One of the agency presenters had noted how, in some cases, under the proposed zoning changes, businesses would be able to get waivers if they lack sufficient sidewalk clearance. However, that set off one senior, who complained about how Open Restaurants has cramped the pavement.
“The program is giving a waiver…what the f—?” she spat, indignantly. “You’re not giving me a waiver so I can walk down the sidewalk!”
Three restaurant/bar operators spoke in favor of making Open Restaurants permanent. One said it makes the streets safer by adding light and activity to the streets at night.
Meghan Joye, a former C.B. 3 member who owns three local bars, said grandfathered side-street bars and restaurants should be required to close earlier. But she said that over “the last 50 years” — meaning since 1976 — the city has given over too much space to cars. She did not give any examples of what she meant by this.
“I think it’s time for the people to take back the streets, to some degree,” she said.
Similarly, Sam Zimmerman, who said he has lived on East Broadway for 10 years, also played up the anti-car agenda —plus took it a step further by slamming the group at the meeting as “unrepresentative.”
He said he thought it was “great” that parking spots that once held two cars are now places “for dozens of people to enjoy.”
“These meetings draw an unrepresentative sample of the city,” he claimed, noting that C.B. 3 has 165,000 people and that “many [of them] support Open Restaurants.”

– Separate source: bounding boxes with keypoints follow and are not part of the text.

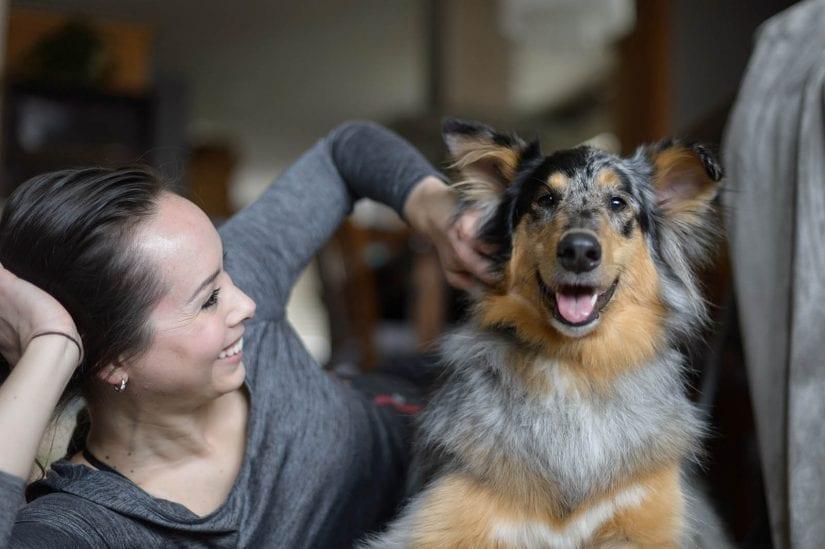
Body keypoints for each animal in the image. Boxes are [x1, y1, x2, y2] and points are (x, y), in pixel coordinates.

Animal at [364, 120, 724, 548]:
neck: (574, 367)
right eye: (546, 199)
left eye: (618, 202)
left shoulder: (652, 520)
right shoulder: (438, 520)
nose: (579, 251)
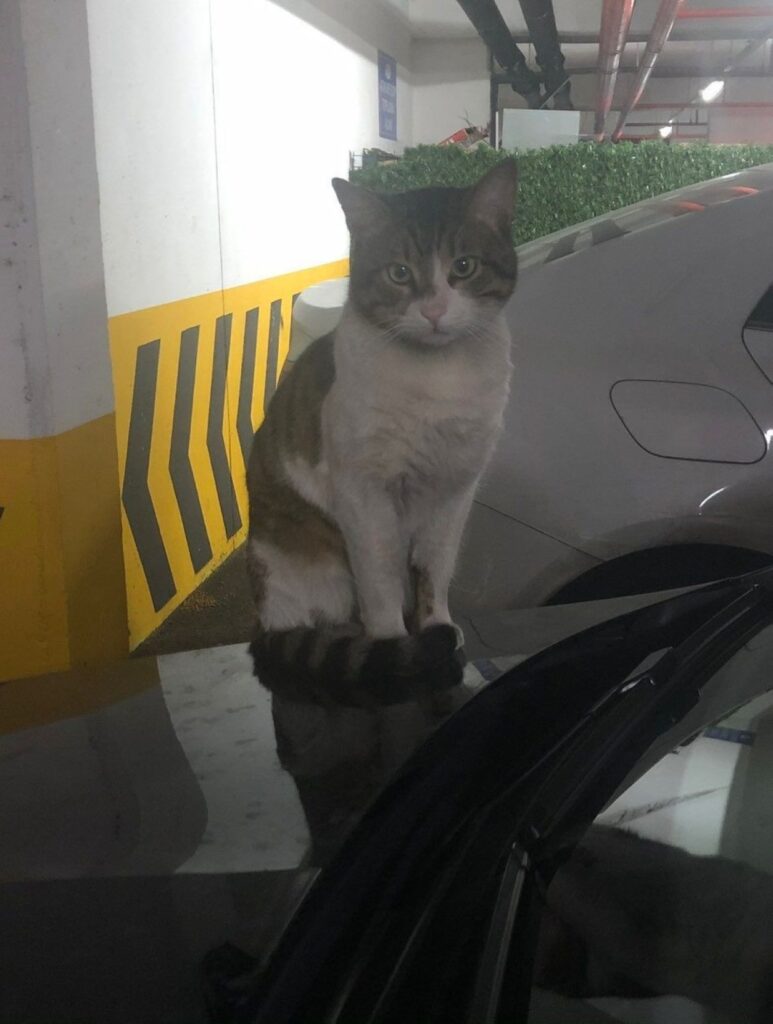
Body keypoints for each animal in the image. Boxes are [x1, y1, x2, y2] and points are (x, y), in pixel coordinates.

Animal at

But his remarks only got a couple of faint claps and most in the audience just did not want to hear it.
“I’m from here!” Zimmerman insisted as he returned to his seat.
However, Diem Boyd of the Lower East Side Dwellers, countered, as others have also argued, that Open Restaurants will only help perpetuate the city’s growing monoculture of bars and restaurants. Since other types of businesses cannot get space in the street and landlords can charge more for it, the thinking goes that landlords will mainly want to rent to restaurants.
“This is a real estate grab,” Boyd said. “They’re going to kick out that little pet store. This is not equity — this is exclusionary zoning. You’re actually giving one industry a monopoly on our streets.”
She was riffing on the phrase “inclusionary zoning,” which requires affordable apartments to be built in new housing construction.
“You mention ‘restaurants, restaurants,'” one frustrated man said, noting all the so-called restaurants “turn into bars.”
One woman described being besieged by a nonstop stream of birthday parties that often start in the morning. She recalled calling her mother in absolute despair about it one day.
“These are not local,” she said. “These are people driving in for birthday parties. They literally advertise it on the [restaurant’s] site. It’s ridiculous that I have one hour to listen to the birds chirp before the noise starts again.”
There certainly was no misreading the level of anger in the room about Open Restaurants. Yet, Zamsky, of the E. Fifth St. Block Association, expressed concern that the other 50-plus community boards around the city would not see the same level of outrage during their turn in the public review of the zoning text amendment. He thus suggested that East Siders and Lower East Siders fan out to these other meetings to help get the message out.
At the end of the meeting, Michelle Kuppersmith, the chairperson of the C.B. 3 State Liquor Authority Committee, basically scolded the volatile audience for being abusive of the agency officials who came to present the city’s plan. But as the residents made clear, they feel it is they who have been abused — by the Open Restaurants program.